Jacob, Shaun and I headed out Tuesday morning to do some filming for the shop and ended up having a fantastic day on one of our small streams in the Black Hills, but it wasn’t easy from the start. We’d finished up the majority of the filming for the day, and had streamer fishing on our minds. We’d already had a great day of fishing with nymphs, and had caught some great pocket-water wild rainbows and browns, so we were going to go hunting for a shot at a big fish in the afternoon. After a short lunch stop for a burger and a beer, we headed down the bumpy, potholed road.

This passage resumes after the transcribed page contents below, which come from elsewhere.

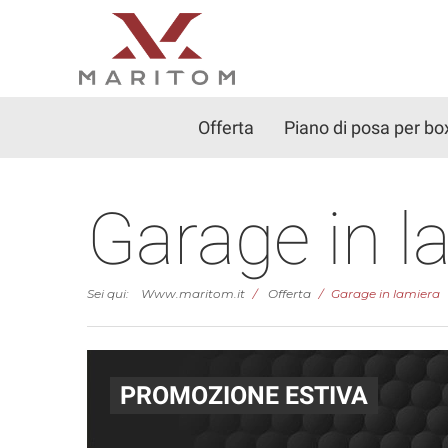
Offerta
Piano di posa per bo
Garage in 
Sei qui:
Www.maritom.it
Offerta
Garage in lamiera
PROMOZIONE ESTIVA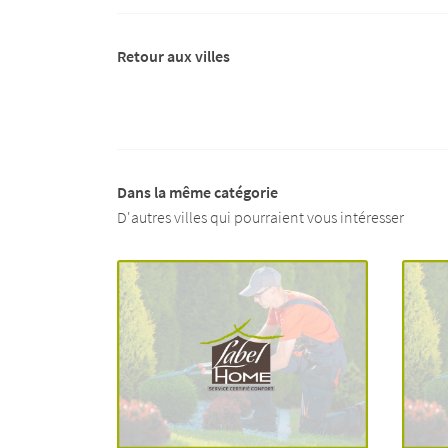
Retour aux villes
Dans la même catégorie
D'autres villes qui pourraient vous intéresser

I rigged up my Epic 686 with a versileader, some Maxima 15 pound, and an articulated concoction – Shaun did the same with his Bank Robber. We walked the short hike down to the creek, and started hitting every likely-looking pocket, seam and edge. The water was high and the visibility was down to a couple feet at best – perfect streamer fishing conditions. Typically on this stretch if you’re even remotely close to the right fly, you’re always getting flashes, looks, bumps, and strikes. We fished down several hundred yards of creek, switching between streamers every pool and run. I had one halfhearted flash that could have been a 10 incher or a 20 incher – who knows. Shaun had a fish that was well over twenty blow up behind his fly, but never came back. Not a fish even came close to committing, which is ridiculously strange for this creek. After a dozen frantic streamer changes between the two of us, Shaun reluctantly broke down and tied on some nymphs and a bobber.

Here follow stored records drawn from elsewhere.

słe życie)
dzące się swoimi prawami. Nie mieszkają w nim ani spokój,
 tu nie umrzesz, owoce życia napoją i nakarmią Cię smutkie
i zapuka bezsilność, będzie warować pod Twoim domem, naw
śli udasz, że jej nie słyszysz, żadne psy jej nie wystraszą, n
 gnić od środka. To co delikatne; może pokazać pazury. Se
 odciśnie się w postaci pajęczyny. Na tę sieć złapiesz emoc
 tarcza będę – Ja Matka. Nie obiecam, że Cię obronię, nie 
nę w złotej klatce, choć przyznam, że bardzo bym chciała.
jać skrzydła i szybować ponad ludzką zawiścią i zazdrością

Shaun had three fish on in five or six casts – apparently this wasn’t a streamer day. The first fish we landed was a 16 incher that was shaped something like a tuna, and annihilated Shaun’s G-String worm just after it hit the water. The water was pretty damn dirty, but the fish had no problem seeing the fly and eating it. We found the fish in surprisingly shallow water, and it was oftentimes hardly enough to cover their backs. After Shaun caught his first fish, I tied on a nymph rig with 4x and a size 8 Pat’s Rubber Legs in brown that I had left over from the Madison River last summer. This is an abnormally large nymph for the Black Hills, but I figured that since the water was dirty and up the fish would be able to pick out the larger profile of the big nymph easier than a smaller, slender pattern. We leapfrogged our way up the creek, and caught fish in many likely-looking spots, as well as some that didn’t look like much.
Jacob took photos the whole way up while Shaun and I fished, and before long we’d covered a mile of creek or so. It was starting to get a little late and were going to head back pretty quick, so we decided to fish a couple more runs and then boogie. I’d lost a couple Pat’s Rubber Legs, and I was down to fishing size 4’s since I ran out of all of the smaller variety. Shaun parked on a big, deep hole, and I ran up to fish the fast slot just upstream. I threw the big, rubber-legged fly just behind a boulder with some pretty fast current on each side, and it landed with an audible ‘plop’. No more than a couple seconds passed and a big, bright brown came up and slashed at the fly and took off towards the fast current, and the indicator quickly followed. I lifted the rod quickly, and the fiberglass flexed under the weight of the fish and the current. I knew this was a big fish for such a small creek, and I took my time and let the Epic 686 cushion the head shakes of the fish. After a short fight, I slipped the net under him and picked the fly out. I’ve caught a number of brown trout, but I haven’t caught many that could rival the beauty and form of this fish. He was a very healthy fish – tube-shaped almost, with an olive back that transitioned into golden yellow sides, with a pronounced blue halo behind his eyes. Jacob snapped a few quick pictures, and I slipped the fish back to the currents.
We fished a couple more holes after I landed that fish, but I was content and didn’t fish particularly hard afterwards. We hoofed it back to the truck, conversing about how well we had done and how different the fishing was than it typically would be. I’ve never really used anything that large in the Hills, but the big fly proved itself. Being versatile pays big dividends some days. We wanted to fish streamers, but instead of leaving after the fishing was marginal, we figured it out and it paid off for us. We probably landed a dozen trout between us, all of them healthy, beautiful fish. We lost a few as well, but the ones we landed more than made up for it. Overall, it was a fantastic day on the water, and Jacob was there to capture all of it with his fantastic photography skills. All pictures are taken by Jacob DeGroot – look for another video coming out in the coming days as well. Get out there, and don’t be afraid to change. It pays off!